Required work >> Nothing in the records should differ when they are repeated. Restate them word for word.
START Input data
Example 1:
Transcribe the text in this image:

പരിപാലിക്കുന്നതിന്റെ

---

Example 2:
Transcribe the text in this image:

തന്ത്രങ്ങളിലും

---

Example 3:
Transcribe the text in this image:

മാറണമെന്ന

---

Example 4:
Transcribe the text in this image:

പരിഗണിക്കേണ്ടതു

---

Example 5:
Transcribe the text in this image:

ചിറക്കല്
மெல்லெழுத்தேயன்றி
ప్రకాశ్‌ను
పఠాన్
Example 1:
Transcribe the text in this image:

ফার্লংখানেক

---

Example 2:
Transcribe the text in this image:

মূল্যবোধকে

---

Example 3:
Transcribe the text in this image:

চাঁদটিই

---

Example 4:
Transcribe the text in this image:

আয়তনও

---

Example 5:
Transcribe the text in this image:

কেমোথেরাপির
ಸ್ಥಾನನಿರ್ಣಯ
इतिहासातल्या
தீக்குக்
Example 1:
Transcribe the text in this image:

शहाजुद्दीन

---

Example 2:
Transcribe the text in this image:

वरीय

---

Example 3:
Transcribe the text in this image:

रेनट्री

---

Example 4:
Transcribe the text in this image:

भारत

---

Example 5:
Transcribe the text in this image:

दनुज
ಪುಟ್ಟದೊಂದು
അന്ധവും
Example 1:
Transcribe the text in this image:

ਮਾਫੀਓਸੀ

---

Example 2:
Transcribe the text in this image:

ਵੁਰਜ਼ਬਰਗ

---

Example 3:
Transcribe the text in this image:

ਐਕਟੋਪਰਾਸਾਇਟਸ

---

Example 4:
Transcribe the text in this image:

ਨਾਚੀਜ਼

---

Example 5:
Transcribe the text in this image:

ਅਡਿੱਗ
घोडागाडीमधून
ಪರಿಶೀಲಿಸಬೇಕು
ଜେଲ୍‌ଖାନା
END Input data
Result >>
Example 1:
Transcribe the text in this image:

പരിപാലിക്കുന്നതിന്റെ

---

Example 2:
Transcribe the text in this image:

തന്ത്രങ്ങളിലും

---

Example 3:
Transcribe the text in this image:

മാറണമെന്ന

---

Example 4:
Transcribe the text in this image:

പരിഗണിക്കേണ്ടതു

---

Example 5:
Transcribe the text in this image:

ചിറക്കല്
மெல்லெழுத்தேயன்றி
ప్రకాశ్‌ను
పఠాన్
Example 1:
Transcribe the text in this image:

ফার্লংখানেক

---

Example 2:
Transcribe the text in this image:

মূল্যবোধকে

---

Example 3:
Transcribe the text in this image:

চাঁদটিই

---

Example 4:
Transcribe the text in this image:

আয়তনও

---

Example 5:
Transcribe the text in this image:

কেমোথেরাপির
ಸ್ಥಾನನಿರ್ಣಯ
इतिहासातल्या
தீக்குக்
Example 1:
Transcribe the text in this image:

शहाजुद्दीन

---

Example 2:
Transcribe the text in this image:

वरीय

---

Example 3:
Transcribe the text in this image:

रेनट्री

---

Example 4:
Transcribe the text in this image:

भारत

---

Example 5:
Transcribe the text in this image:

दनुज
ಪುಟ್ಟದೊಂದು
അന്ധവും
Example 1:
Transcribe the text in this image:

ਮਾਫੀਓਸੀ

---

Example 2:
Transcribe the text in this image:

ਵੁਰਜ਼ਬਰਗ

---

Example 3:
Transcribe the text in this image:

ਐਕਟੋਪਰਾਸਾਇਟਸ

---

Example 4:
Transcribe the text in this image:

ਨਾਚੀਜ਼

---

Example 5:
Transcribe the text in this image:

ਅਡਿੱਗ
घोडागाडीमधून
ಪರಿಶೀಲಿಸಬೇಕು
ଜେଲ୍‌ଖାନା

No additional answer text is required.